### Excerpt
===============
Currently, both package names hip-rocclr (or) hip-runtime-amd and hip-base (or) hip-dev(el) are supported.
Deprecation of Integrated HIP Directed Tests
The integrated HIP directed tests, which are currently built by default, are deprecated in this release. The default building and execution support through CMake will be removed in future release.
### Fixed Defects
| Fixed Defect | Fix |
|------------------------------------------------------------------------------|----------|
| ROCmInfo does not list gpus | Code fix |
| Hang observed while restoring cooperative group samples | Code fix |
| ROCM-SMI over SRIOV: Unsupported commands do not return proper error message | Code fix |
### Known Issues
This section consists of known issues in this release.
#### Compiler Error on gfx1030 When Compiling at -O0
##### Issue
A compiler error occurs when using -O0 flag to compile code for gfx1030 that calls atomicAddNoRet, which is defined in amd_hip_atomic.h. The compiler generates an illegal instruction for gfx1030.
##### Workaround
The workaround is not to use the -O0 flag for this case. For higher optimization levels, the compiler does not generate an invalid instruction.
#### System Freeze Observed During CUDA Memtest Checkpoint
##### Issue
Checkpoint/Restore in Userspace (CRIU) requires 20 MB of VRAM approximately to checkpoint and restore. The CRIU process may freeze if the maximum amount of available VRAM is allocated to checkpoint applications.
===============
### Entries shown
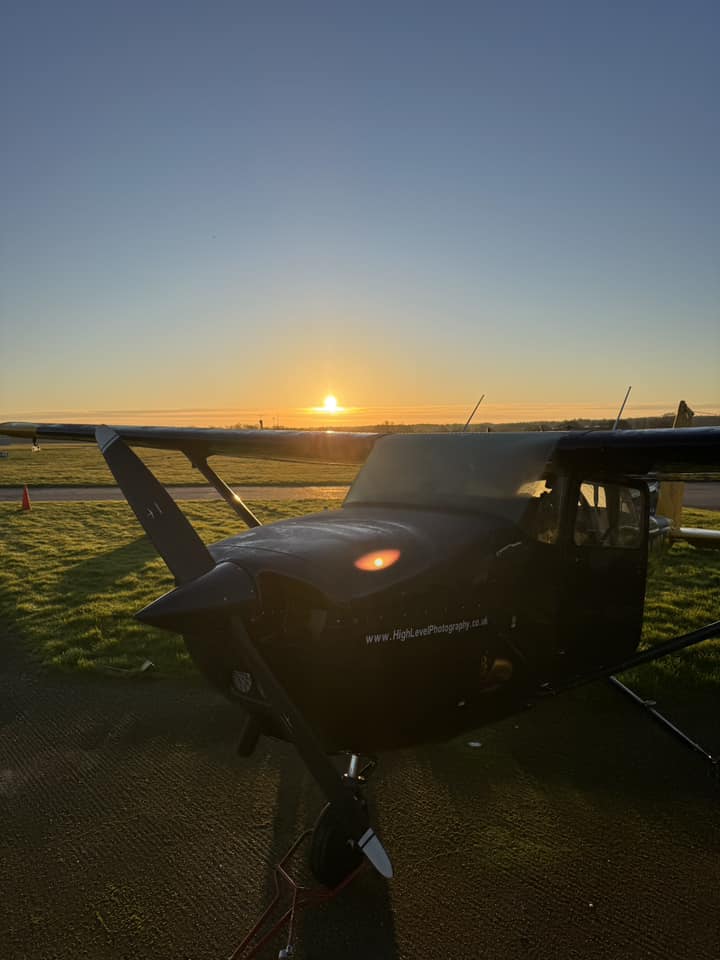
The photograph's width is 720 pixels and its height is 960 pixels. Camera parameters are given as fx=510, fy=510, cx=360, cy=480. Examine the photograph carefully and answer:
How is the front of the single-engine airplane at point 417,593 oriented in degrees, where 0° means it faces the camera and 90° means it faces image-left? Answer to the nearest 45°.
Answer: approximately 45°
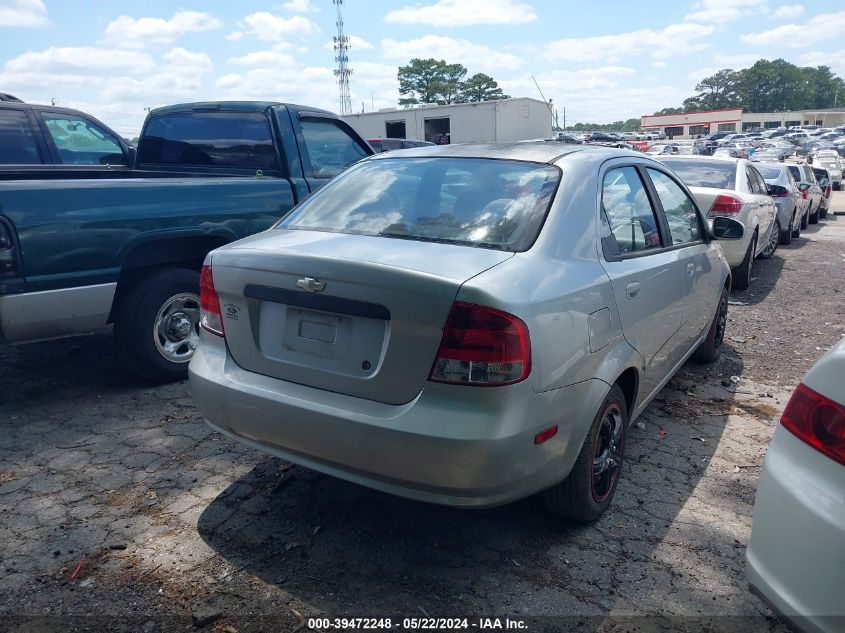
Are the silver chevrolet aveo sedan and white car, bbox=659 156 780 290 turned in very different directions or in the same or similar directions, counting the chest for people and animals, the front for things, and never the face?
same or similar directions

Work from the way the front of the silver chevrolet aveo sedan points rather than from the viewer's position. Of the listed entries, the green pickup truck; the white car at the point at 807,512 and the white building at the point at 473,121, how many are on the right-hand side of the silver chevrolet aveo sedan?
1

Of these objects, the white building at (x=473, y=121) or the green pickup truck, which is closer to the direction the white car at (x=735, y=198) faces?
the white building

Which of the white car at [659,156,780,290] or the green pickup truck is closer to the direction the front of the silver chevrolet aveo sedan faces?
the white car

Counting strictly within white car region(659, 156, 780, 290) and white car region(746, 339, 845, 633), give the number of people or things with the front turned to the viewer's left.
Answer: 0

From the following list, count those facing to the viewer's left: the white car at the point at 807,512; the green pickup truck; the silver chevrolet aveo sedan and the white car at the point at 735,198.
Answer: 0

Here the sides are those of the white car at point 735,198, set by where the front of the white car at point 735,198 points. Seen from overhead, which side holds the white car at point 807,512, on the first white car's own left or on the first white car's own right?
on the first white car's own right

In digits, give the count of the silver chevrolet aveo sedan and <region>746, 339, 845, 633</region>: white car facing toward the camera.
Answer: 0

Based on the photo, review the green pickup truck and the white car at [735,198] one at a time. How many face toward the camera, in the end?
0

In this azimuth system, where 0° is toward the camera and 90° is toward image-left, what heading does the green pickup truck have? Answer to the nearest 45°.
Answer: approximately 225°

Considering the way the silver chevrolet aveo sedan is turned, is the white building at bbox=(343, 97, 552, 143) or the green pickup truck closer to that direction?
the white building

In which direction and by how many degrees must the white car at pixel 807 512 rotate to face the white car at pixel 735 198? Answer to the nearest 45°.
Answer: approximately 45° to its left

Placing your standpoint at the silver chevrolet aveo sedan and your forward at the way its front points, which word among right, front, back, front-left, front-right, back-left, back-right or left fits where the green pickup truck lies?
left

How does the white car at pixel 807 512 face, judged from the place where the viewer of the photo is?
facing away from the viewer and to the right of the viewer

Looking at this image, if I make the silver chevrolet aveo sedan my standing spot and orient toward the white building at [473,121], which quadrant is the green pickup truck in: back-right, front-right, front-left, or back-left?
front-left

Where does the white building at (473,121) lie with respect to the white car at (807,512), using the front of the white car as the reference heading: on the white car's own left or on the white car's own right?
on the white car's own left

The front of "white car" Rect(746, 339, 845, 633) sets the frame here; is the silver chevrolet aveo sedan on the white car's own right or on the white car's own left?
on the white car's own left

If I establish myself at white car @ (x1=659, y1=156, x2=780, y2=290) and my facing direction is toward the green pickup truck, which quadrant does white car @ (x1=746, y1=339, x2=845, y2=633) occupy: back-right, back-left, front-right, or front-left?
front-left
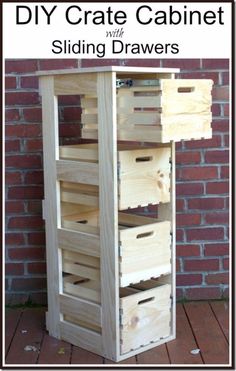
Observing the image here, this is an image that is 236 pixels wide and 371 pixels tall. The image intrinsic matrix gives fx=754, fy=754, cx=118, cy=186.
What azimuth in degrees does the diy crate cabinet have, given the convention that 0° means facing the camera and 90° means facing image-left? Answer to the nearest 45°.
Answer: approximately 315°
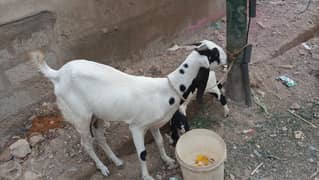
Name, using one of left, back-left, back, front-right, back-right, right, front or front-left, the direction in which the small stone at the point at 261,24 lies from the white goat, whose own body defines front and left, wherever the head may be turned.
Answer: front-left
===============
### Study questions
1. In the release notes, condense the paragraph that begins "A compiler error occurs when using -O0 flag" into a bulleted list that keeps its main facts.
2. According to the release notes, roughly how much VRAM does Checkpoint/Restore in Userspace need to checkpoint and restore?
3. Continue the release notes from the point where they stop.

### Answers below
1.
- Compiling for gfx1030 with the -O0 flag causes a compiler error.
- It affects code that calls atomicAddNoRet, defined in amd_hip_atomic.h.
- The compiler emits an illegal instruction for gfx1030.

2. Approximately 20 MB of VRAM.

3.
##### Workaround
To use CRIU to checkpoint and restore your application, limit the amount of VRAM the application uses to ensure at least 20 MB is available.
#### HPC test fails with the “HSA_STATUS_ERROR_MEMORY_FAULT” error
##### Issue
The compiler may incorrectly compile a program that uses the `__shfl_sync(mask, value, srcLane)` function when the "value" parameter to the function is undefined along some path to the function. For most functions, uninitialized inputs cause undefined behavior, but the definition for `__shfl_sync` should allow for undefined values.
##### Workaround
The workaround is to initialize the parameters to `__shfl_sync`.
> **Note**
>
> When the `-Wall` compilation flag is used, the compiler generates a warning indicating the variable is initialized along some path.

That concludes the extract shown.